Winston Churchill once famously described Russia as “a riddle wrapped in a mystery inside an enigma.” Such terms can be equally applied to Ivan Mikhailovich Maisky, Soviet ambassador to London from 1932–43. Just think for a minute about the world-shaking events of those years. In every instance, Ivan Maisky chronicled them in fascinating detail.
The Maisky Diaries present not only a behind-the-curtain look at diplomacy and deception but also a story of intrigue and survival. Ambassador Maisky wormed himself into the innermost workings of the British government; he was the ultimate maker of friends in high places. His address book included private contacts at the highest levels of officialdom, journalism, diplomats, and political insiders. Through sheer ability and a cunning strategy, Maisky constantly put himself in the right place at the right time.
We are indebted to Professor Gabriel Gorodetsky for his incredible work that took more than ten years of exhaustive research and to Tatiana Sorokina and Oliver Ready for the translation that not only captures the sense and meaning of every word and phrase but also the literary talent of a unique and fascinating man. No other personal document of such breadth, value, and size has emerged from the Soviet Archives.
Maisky, an early revolutionary, who in 1919 at age thirty-five abandoned the Mensheviks to join the Bolsheviks, endeared himself to great men of the age: David Lloyd George, Anthony Eden, Joseph Kennedy, Leo Amery, Max Beaverbrook, Lady Astor (whom he described as “a crazy woman),” and Winston S. Churchill. Maisky’s first encounter with Churchill appears to have been in November 1934 at a royal wedding at Westminster Abbey. It was the first time that Maisky has been in a church in decades. Over the ensuing nine years, Maisky and Churchill met frequently to exchange views, swap stories and jokes and, most likely, consume a bit of alcohol.

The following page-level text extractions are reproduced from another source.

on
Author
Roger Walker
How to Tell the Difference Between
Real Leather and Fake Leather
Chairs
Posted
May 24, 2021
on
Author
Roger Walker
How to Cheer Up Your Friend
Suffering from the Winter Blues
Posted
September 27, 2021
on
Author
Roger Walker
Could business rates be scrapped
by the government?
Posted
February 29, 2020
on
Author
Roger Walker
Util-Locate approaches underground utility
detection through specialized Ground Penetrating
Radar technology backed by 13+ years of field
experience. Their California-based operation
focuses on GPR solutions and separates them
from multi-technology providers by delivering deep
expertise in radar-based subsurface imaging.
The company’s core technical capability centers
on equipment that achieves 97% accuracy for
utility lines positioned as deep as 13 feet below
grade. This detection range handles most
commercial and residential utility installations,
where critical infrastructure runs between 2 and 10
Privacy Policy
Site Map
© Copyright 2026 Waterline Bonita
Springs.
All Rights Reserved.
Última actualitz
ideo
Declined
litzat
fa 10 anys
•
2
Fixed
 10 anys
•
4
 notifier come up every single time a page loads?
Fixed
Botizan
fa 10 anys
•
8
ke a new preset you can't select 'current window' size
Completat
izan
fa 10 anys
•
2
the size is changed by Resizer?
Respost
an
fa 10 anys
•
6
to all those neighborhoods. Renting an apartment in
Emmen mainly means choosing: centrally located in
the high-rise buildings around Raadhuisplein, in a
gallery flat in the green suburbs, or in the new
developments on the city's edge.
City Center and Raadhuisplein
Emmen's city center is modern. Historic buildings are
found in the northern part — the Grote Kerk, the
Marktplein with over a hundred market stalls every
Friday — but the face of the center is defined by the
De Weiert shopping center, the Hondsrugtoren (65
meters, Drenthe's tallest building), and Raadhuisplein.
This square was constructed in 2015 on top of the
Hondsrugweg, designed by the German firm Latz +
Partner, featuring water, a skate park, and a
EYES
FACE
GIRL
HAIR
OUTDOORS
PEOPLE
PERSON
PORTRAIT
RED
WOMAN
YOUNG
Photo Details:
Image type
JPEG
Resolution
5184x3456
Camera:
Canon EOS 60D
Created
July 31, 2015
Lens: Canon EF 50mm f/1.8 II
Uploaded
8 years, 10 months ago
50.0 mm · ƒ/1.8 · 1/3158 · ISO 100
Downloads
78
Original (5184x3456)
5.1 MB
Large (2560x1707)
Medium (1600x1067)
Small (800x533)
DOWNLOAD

Not the least of the intrigues in this marvelous work is how Maisky and his wife, Agniya, navigated the vagaries of the Soviet government that ebbed and flowed as a result of Stalin’s paranoia. Called back to Moscow during the height of the purges, Maisky delicately avoided falling into the abyss of an on-going Soviet purge. But, in the end, his own success resulted in his demise as he was arrested, tried, and convicted, not for a political crime but an administrative one.
Despite having incredible access to British power, insight into western policy, and excellent intelligence value, Maisky was not always trusted by the Soviet leadership. He was wrong on most big issues: the opening of the elusive second front and the Nazi perfidy, to name but a few. Yet he understood the British and was able to protect the interests of his homeland.
The Maisky Diaries reveal a vast amount of new information about Churchill’s prewar and wartime musings; they contain many new anecdotes and witticisms, as well as an insight into what others were saying about Churchill. Maisky obviously held Churchill in high regard, and there are fascinating details of the many one-on-one meetings that the two had at familiar locations such as Chartwell, Chequers, and Number 10, as well as in Maisky’s private quarters in the Soviet Embassy in London. Their frequent encounters at social and political events from football games to funerals often resulted in sidebar conversations that revealed policy and personnel changes that are all chronicled in these diaries.
But, in the end, they both knew that when Maisky was summoned to Moscow in 1943, the termination of an era was at hand. The inherent insecurity of the Soviet leadership moved to checkmate its own best chess piece. Maisky was ever the best defender of the very same power that he knew to be his mortal enemy. Nevertheless, he remained confident in his own abilities; he knew well the art of walking the diplomatic tightrope.
The Maisky Diaries is an indispensable resource for historians, students, and researchers: a primer for the arts of statesmanship and international relations work from the vantage point of one who understood the game and whose instincts served him well. Make no mistake: this is not an easy read, but it is an important one. Although Churchill is renowned as the British bulldog, Maisky was a bulldog of a different breed. These were men whose fortitude and dedication will stand forever as an example of loyalty to their cause.